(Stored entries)
[Start of Attachment]

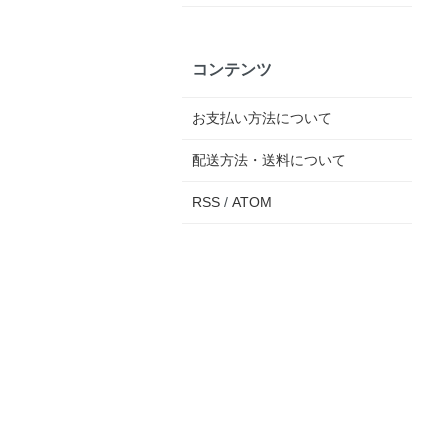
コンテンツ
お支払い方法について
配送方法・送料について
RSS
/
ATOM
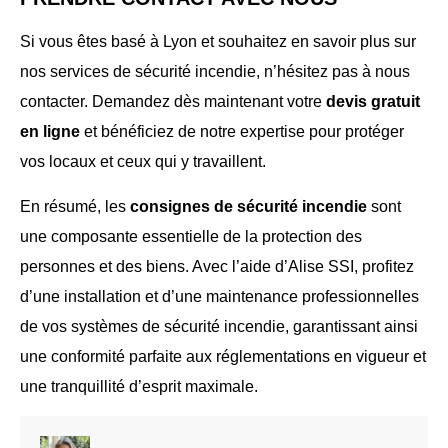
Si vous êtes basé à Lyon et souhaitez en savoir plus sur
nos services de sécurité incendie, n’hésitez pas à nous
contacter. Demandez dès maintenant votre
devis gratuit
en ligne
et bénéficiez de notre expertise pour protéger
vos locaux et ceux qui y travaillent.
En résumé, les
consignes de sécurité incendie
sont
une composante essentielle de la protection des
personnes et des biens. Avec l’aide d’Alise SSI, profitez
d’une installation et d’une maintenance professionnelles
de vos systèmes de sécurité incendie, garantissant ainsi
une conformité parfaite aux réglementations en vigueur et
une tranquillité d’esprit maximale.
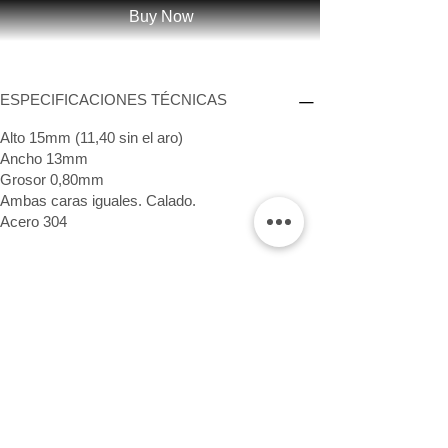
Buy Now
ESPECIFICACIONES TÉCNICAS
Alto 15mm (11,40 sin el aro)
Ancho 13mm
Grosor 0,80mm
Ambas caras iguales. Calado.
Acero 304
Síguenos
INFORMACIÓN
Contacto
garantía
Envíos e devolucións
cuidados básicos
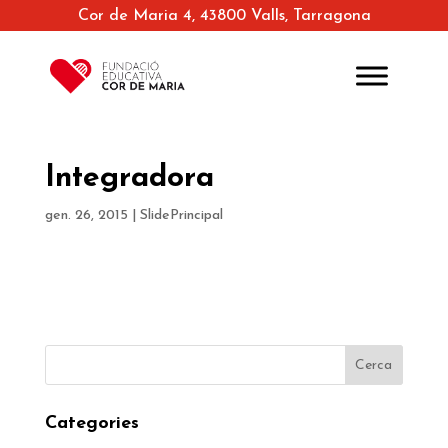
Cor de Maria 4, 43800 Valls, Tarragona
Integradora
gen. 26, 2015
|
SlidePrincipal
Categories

[End of Attachment]
[Start of Attachment]

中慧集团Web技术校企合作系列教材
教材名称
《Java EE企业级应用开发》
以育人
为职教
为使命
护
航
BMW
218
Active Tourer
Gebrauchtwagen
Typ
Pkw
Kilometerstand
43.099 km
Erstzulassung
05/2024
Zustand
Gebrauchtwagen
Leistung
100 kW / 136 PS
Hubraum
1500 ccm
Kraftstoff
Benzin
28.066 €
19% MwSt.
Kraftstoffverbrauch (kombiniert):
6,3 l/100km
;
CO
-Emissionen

[End of Attachment]
[Start of Attachment]

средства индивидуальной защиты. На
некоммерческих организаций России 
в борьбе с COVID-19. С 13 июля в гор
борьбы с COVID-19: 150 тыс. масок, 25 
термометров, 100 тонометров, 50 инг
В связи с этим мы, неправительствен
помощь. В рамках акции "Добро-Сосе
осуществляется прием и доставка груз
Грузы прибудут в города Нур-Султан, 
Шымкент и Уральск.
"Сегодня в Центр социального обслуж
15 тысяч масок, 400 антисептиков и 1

[End of Attachment]

PROMPT
Which lines of the entries above contain the string "масок"? Copy each one.

RESPONSE TO THIS TASK
борьбы с COVID-19: 150 тыс. масок, 25 
15 тысяч масок, 400 антисептиков и 1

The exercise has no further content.